OSHA released a rule on November 5. It required that all employees in companies of 100 and more be vacinated for COVID-19. They also had to wear masks and undergo weekly virus testing. OSHA presented this edict in an “emergency temporary standard” (ETS) format. This avoids traditional rule-making processes, but OSHA is required to prove that the regulations it has issued are needed to safeguard employees against a “grave threat” in the workplace.

OSHA has withdrawn the Vaccination and Testing ETS emergency standard as an enforceable temporary standard, but the agency stated in its Federal RegisterNotice: “OSHA will not withhold the ETS in the sense that it serves to be a proposed rule according to section 6(c(3)) of Act. This action does not alter the ETS status as a proposition under section 6 (b) of Act nor affect the status of notice-and-comment rulemaking commenced under the Vaccination & Testing ETS.

OSHA refers to dual functions of ETS. Regulations take effect instantly and are valid for 6 months. However, they serve to propose a rule which is to be completed by the expiration of the six-month period. The statutory deadline seems extremely unrealistic given the length of time it takes OSHA to issue an average standard. This process requires both advance notice as well as opportunities for public comments and hearings.

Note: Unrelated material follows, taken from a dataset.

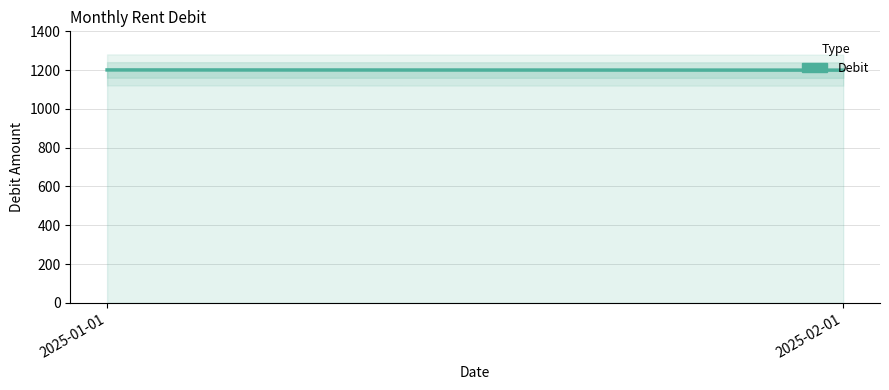

Read the value at 2025-01-01.

1201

In 2012, the Government Accountability Office examined 59 “significant” standards that OSHA issued between 1981 and 2010. The average time it took for a standard to be promulgated was almost eight years, according to the Government Accountability Office. OSHA had published an OSHA notice of proposed rules making. Federal RegisterIt took more than three years for the standard to be finalized.

OSHA’s 2012 flowchart shows that the Congressional Research Service (CRS), in a report dated 2021, noted that “the time between the commencement of preliminary rulemaking and the promulgation a standard is 52 months.” The estimated time it takes for the standard to be promulgated is 26 months (two years and two months), to 63 years (3 months), after a notice is published.

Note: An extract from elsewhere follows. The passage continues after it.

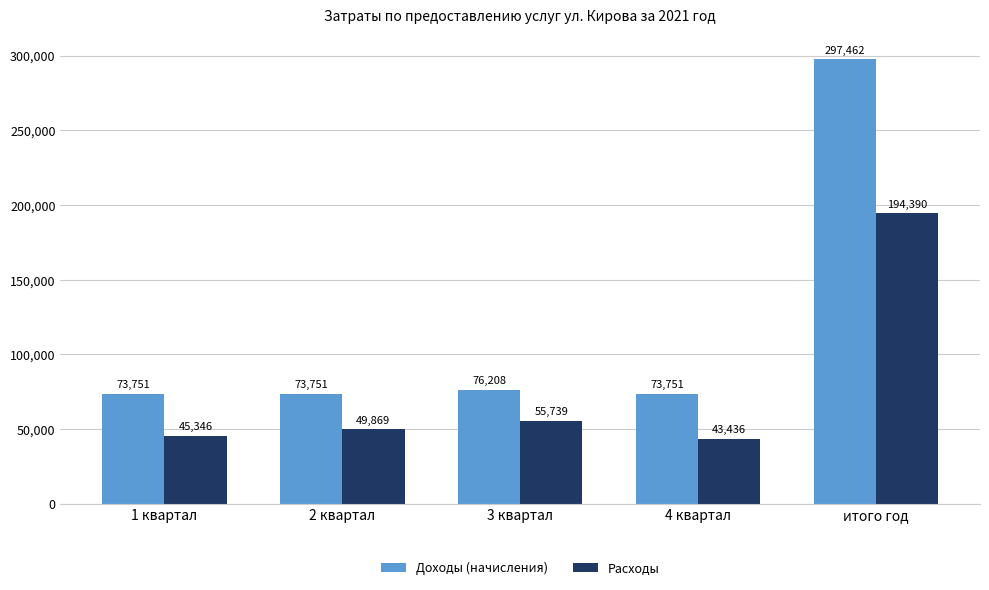

List the series in order of their overall mean, highest first.

Доходы (начисления), Расходы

OSHA could still challenge the regulations resulting from its repealed ETS even if it spent several years creating one. A permanent standard, as suggested by the Supreme Court in its reasoning for blocking ETS’s repeal, would not fare any better.

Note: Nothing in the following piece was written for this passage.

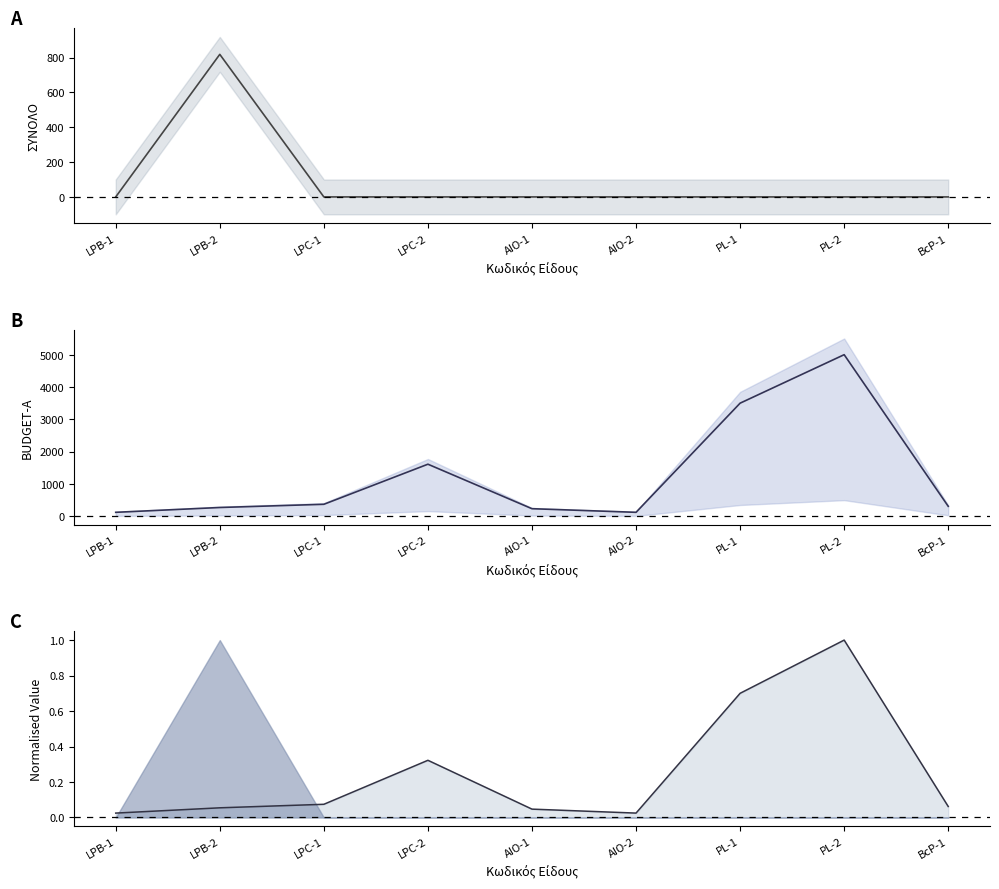

The value of BUDGET-A at LPC-2 is 1612.0. True or false?

True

A lot of litigation regarding the ETS focused upon the distinction between an “emergency standard”, which must address “grave danger”, and an “ordinary rule”, which needs to be “reasonably needed or appropriate” for addressing “significant risks.” This distinction was again raised when arguments were heard by the Supreme Court on January 7 for and against a stay. Six days later, the Supreme Court heard arguments for and against a stay. But the Court focused its attention on something else: The distinction between occupational risk or risk more generally.

OSHA is authorized to deal with the threat posed COVID-19 by the majority of respondents. This includes when the virus presents a particular danger due to the unique features of an employee’s job or workplace, such as laboratories handling the virus and in cramped or crowded environments. It said OSHA had to consider those “particular characteristics” and not just target virus transmission in all indoor workplaces with a rule covering 84 million people.

COVID-19, although it can occur in many workplaces is not considered a serious risk. OccupationalThe Court stated that there was a hazard for most. “OSHA’s indiscriminate approach fails to account for this crucial distinction—between Occupational risk and risk more generally—and accordingly the mandate takes on the character of a general public health measure, rather than an ‘occupationalSafety or Health Standard.

OSHA is not able to enforce general public-health measures, so the majority of OSHA employees and employers concluded that OSHA had overstepped its legal jurisdiction. Similar reasoning would be applied to any permanent standard, which was similar to the ETS in terms of its scope and justification.

The New Civil Liberties Alliance warns that “The Biden administration is not giving in” and issues a press release. This was one of many organizations which opposed the mandate to vaccines. It says it instead that it will concentrate its resources on promulgating permanent rules and not the ETS. You will have success with it.